First Human Donner Crossing: 6,000 Years Ago?

Is this true? In the years ahead there are going to be sophisticated "digs" on and near the famous summit, so answers to many questions may be forthcoming.

A $6 million museum has been approved for the Donner Lake Memorial State Park. Starting this summer, California State Park archaeologists, overseen by a Chico State professor, will conduct a dig in the area where the new museum is to be constructed. The location is on the path between two of the three cabins built in November 1846 by members of the Donner party.

This boulder (glacial erratic) near the east end of Donner Lake served as the west wall of the Murphy family cabin during the heavy winter of 1846-7. Archaeological digs conducted on this site in the 1980s and 1990s produced artifacts and animal bones, but no evidence of human cannibalism.
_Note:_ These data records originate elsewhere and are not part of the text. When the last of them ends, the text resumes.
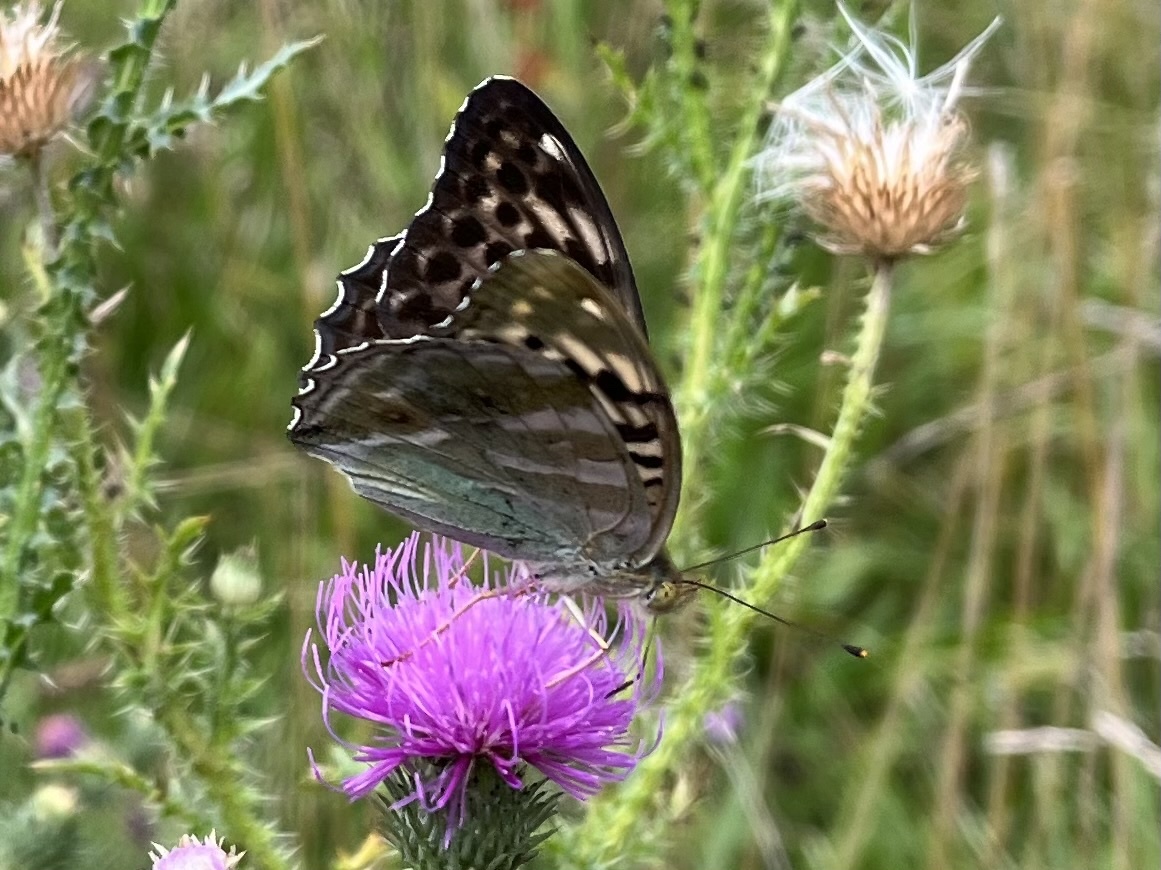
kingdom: Animalia
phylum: Arthropoda
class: Insecta
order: Lepidoptera
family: Nymphalidae
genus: Argynnis
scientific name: Argynnis paphia
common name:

Summer 2006's excavation is focused primarily on finding artifacts and remnants of Native Americans. Previous digs at one of the cabin sites revealed many Donner party artifacts such as ceramic shards, jewelry and other miscellaneous items. A pioneer monument was erected over a second cabin location in the early 20th century; so far it has stymied efforts for a scientific exploration there.

Over the years, souvenir hunters and amateur archaeologists have looted the site (located close to old Highway 40 and the first transcontinental railroad), but this summer's dig may still unearth additional Donner relics. More exciting would be the discovery of evidence from the Elisha Stephens-led wagon train of 1844, the first pioneers to haul wagons over Donner Pass and open the California Trail. (Attempts to name the pass, Stephens Pass, have failed over the years.)

Frank X. Mullen, a Donner party historian and senior journalist for the Reno Gazette-Journal, reported that in the deeper layers of the soil, archaeologists "may find artifacts from the Washoe people (who wintered in present-day Western Nevada), the tribes who preceded them, and other humans who crisscrossed Donner Pass thousands of years ago. Previous digs have unearthed Washoe ovens, projectile points - spear and arrow tips - that go back at least 6,000 years."

This picture is of Indian "metates" at Spooner Lake. A metate is a shallow grinding bowl in which nuts and seeds were ground by milling with a small stone held in the hand.



American Indians may have used the cave pictured below to rest, spot game, or take shelter from the weather.

Editor's Note: The photos and story are by Mark McLaughlin who is a weather historian living on the North Shore.